Ein aktuelles Beispiel ist das Lieferkettengesetz: Ursprünglich gedacht, um den internationalen Handel fairer zu gestalten, führt es für viele KMU zu erheblichen administrativen Mehrbelastungen – und das auf Kosten wertvoller Ressourcen wie Zeit und Geld. „Viele KMU verfügen nicht über Spezialabteilungen zur Bewältigung dieser Herausforderungen. Und die entsprechenden Ressourcen fehlen dann den Unternehmenslenkerinnen und -lenkern für Innovationen“, so Evers.
Unverzichtbarer Wirtschaftsmotor: KMU als zentrale Stütze der deutschen Wirtschaft
Eine gefährliche Situation für die deutsche Volkswirtschaft. Denn der Beitrag der KMU zur deutschen Wirtschaft ist enorm. Im Jahr 2022 machten sie laut IfM zu 55,7-Prozent der Nettowertschöpfung aller Betriebe aus. Die Europäische Kommission definiert KMU präzise: Betriebe mit bis zu 249 Beschäftigten und einem maximalen Jahresumsatz von 50 Millionen Euro fallen in diese Kategorie. Kleinstunternehmen haben bis zu 9 Angestellte, kleine Unternehmen bis zu 49 und mittelgroße Unternehmen bis zu 249 Mitarbeitende.
Diese Größenordnung macht den Mittelstand so vielfältig. Insbesondere im Bau- und Gaststättengewerbe, wo sie 78-Prozent des Umsatzes erzielen, sind sie unverzichtbar. Etwa 20-Prozent des deutschen Exports stammen aus KMU, was ihre Rolle als essenzielle Zulieferer in globalen Wertschöpfungsketten verdeutlicht.

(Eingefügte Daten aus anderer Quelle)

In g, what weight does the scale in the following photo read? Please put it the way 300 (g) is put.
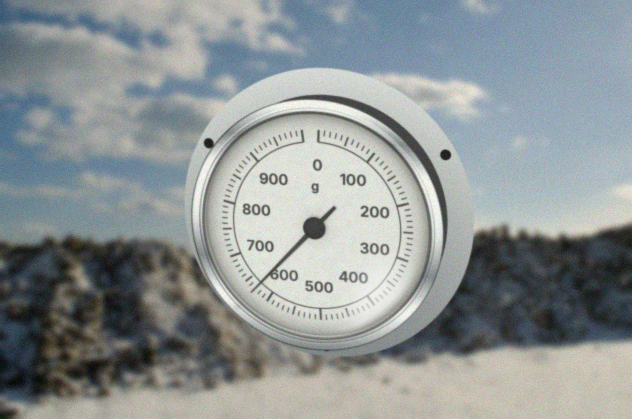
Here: 630 (g)
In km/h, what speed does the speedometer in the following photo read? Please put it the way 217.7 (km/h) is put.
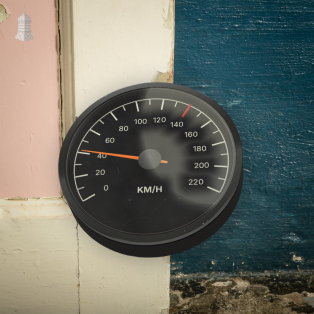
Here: 40 (km/h)
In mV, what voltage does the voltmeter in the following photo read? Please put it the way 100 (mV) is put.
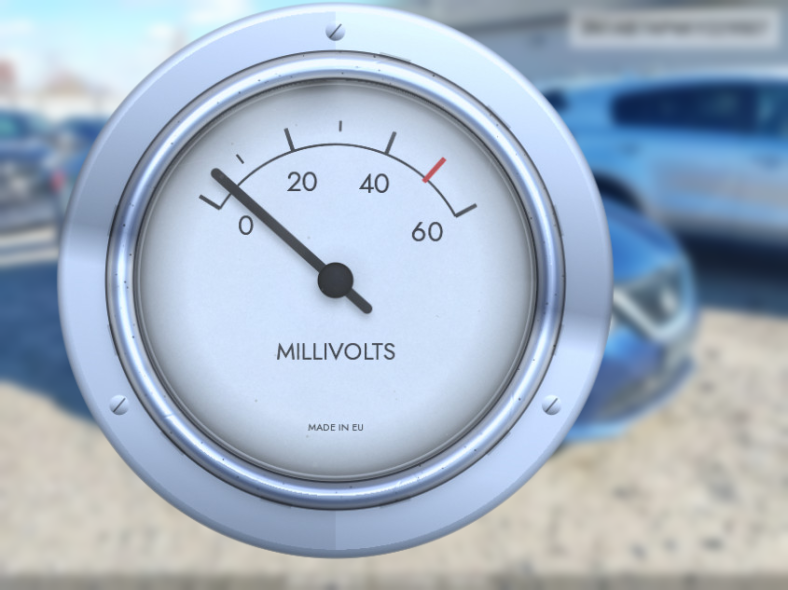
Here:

„Hidden Champions“: Deutschlands stille Helden unter Druck
Darüber hinaus gibt es rund 1.500 „Hidden Champions“, Nischen-Weltmarktführer, die aus Deutschland stammen. Diese oft unauffälligen Mittelständler dominieren spezialisierte Märkte weltweit. „In den USA gebe es gerade einmal 350 dieser 'heimlichen Weltmeister'“, betont Evers, um die besondere Stellung des deutschen Mittelstands hervorzuheben. Doch auch diese Vorzeigeunternehmen stehen unter Druck.
Auch die Finanzierung von Investitionen wird zunehmend zum Problem. Viele Unternehmen haben Schwierigkeiten, Kredite zu bekommen, erklärt Dr. Fritzi Köhler-Geib, Chefvolkswirtin der KfW. Diese Unsicherheit gefährdet nicht nur das Wachstum, sondern auch die Innovationskraft des Mittelstands – und damit die Stabilität der gesamten deutschen Wirtschaft.
Zukunft des Mittelstands: Warten auf den Wendepunkt?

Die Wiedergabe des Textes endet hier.